#### Selected extract

========

Law enforcement officers are commonly dissatisfied with the ways in which our constitutional system impedes the efficiency of their investigation of criminal acts.  Some may even long for the good old days when a suspect’s confessions could be compelled by interrogations amounting to torture, and warnings about suspects’ rights to counsel and silence were not required by the Supreme Court’s interpretation of the Fifth and Fourteenth Amendments.  The problem is that this kind of thinking inevitably leads to abuse.   If you assume a particular suspect is guilty, and you don’t have to worry about the Constitution, the temptation may be irresistible to turn mistaken assumptions into convictions by means that falsify the evidence or compel its fabrication.  This approach completely contradicts, of course, our constitutional presumption of innocence.

If you know anything about the Declaration of Independence and the First Ten Amendments to the U.S. Constitution –our Bill of Rights– and you value them as statements of our “unalienable rights to life, liberty, and the pursuit of happiness,” and the guarantee of our civil and political rights as citizens of a democratic republic, then I suspect the balance that the government has struck between security and liberty in the position it has taken about Presidential power is not the balance you would want the government to strike for you.  A majority of the Members of the U.S. Supreme Court appear to reject the government position on precisely these grounds.5

U.S. Supreme Court Justice David Souter, in an opinion in which Justice Ruth Ginsburg concurred, had this to say about the Executive’s power to make the choice for us in striking the balance between liberty and security:

The defining character of American constitutional government is its constant tension between security and liberty, serving both by partial helpings of each.  In a government of separated powers, deciding finally on what is a reasonable degree of guaranteed liberty whether in peace or war (or some condition in between) is not well entrusted to the Executive Branch of Government, whose particular responsibility is to maintain security.  For reasons of inescapable human nature, the branch of Government asked to counter a serious threat is not the branch on which to rest the nation’s entire reliance in striking the balance between the will to win and the cost in liberty on the way to victory. Justice David Souter, concurring in part and dissenting in part in Hamdi v. Rumsfeld, –U.S.—, Decided June 28, 2004 (emphasis added).

========

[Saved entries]

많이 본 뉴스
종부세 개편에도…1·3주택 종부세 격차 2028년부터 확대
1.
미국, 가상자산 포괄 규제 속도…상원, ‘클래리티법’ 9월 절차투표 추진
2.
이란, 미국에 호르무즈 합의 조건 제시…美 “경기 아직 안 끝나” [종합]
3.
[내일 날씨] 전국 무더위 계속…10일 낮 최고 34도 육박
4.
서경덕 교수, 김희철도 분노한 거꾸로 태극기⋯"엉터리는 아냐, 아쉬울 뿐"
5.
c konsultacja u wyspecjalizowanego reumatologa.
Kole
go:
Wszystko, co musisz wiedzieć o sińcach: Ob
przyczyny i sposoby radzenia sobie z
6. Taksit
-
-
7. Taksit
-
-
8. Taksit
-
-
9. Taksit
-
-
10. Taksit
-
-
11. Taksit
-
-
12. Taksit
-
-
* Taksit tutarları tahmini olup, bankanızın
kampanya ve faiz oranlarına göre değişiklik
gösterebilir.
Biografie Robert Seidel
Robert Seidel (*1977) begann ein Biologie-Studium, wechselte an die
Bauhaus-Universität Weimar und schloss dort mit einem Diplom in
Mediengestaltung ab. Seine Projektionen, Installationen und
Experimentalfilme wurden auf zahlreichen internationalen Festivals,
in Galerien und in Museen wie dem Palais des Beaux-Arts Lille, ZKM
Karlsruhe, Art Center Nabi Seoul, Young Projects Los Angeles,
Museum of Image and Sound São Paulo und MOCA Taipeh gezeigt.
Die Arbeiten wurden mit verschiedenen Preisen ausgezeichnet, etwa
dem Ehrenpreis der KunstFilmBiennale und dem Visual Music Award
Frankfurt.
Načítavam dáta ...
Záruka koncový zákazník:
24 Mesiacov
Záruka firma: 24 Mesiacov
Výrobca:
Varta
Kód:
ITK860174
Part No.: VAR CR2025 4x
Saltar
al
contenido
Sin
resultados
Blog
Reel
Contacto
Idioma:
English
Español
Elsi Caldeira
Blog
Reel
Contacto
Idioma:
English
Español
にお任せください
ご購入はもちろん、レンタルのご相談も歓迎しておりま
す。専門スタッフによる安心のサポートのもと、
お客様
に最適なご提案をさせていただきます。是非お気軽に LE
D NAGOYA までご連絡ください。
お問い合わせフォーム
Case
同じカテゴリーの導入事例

========

#### Task item A
Answer these questions from the passage on security and liberty.
(i) The Supreme Court's interpretation of which amendments required warnings about suspects' rights to counsel and silence?
(ii) Which justice concurred in Justice David Souter's opinion?
(iii) In what case was the quoted opinion written, and on what date was it decided?
#### Task item B
Update the passage on security and liberty by writing out everything from "The defining character" down to "2004 (emphasis added).", with "Executive Branch" replaced by "Presidency".

#### Your solution A
(i) The Fifth and Fourteenth Amendments.
(ii) Justice Ruth Ginsburg.
(iii) Hamdi v. Rumsfeld, decided June 28, 2004.

#### Your solution B
The defining character of American constitutional government is its constant tension between security and liberty, serving both by partial helpings of each.  In a government of separated powers, deciding finally on what is a reasonable degree of guaranteed liberty whether in peace or war (or some condition in between) is not well entrusted to the Presidency of Government, whose particular responsibility is to maintain security.  For reasons of inescapable human nature, the branch of Government asked to counter a serious threat is not the branch on which to rest the nation’s entire reliance in striking the balance between the will to win and the cost in liberty on the way to victory. Justice David Souter, concurring in part and dissenting in part in Hamdi v. Rumsfeld, –U.S.—, Decided June 28, 2004 (emphasis added).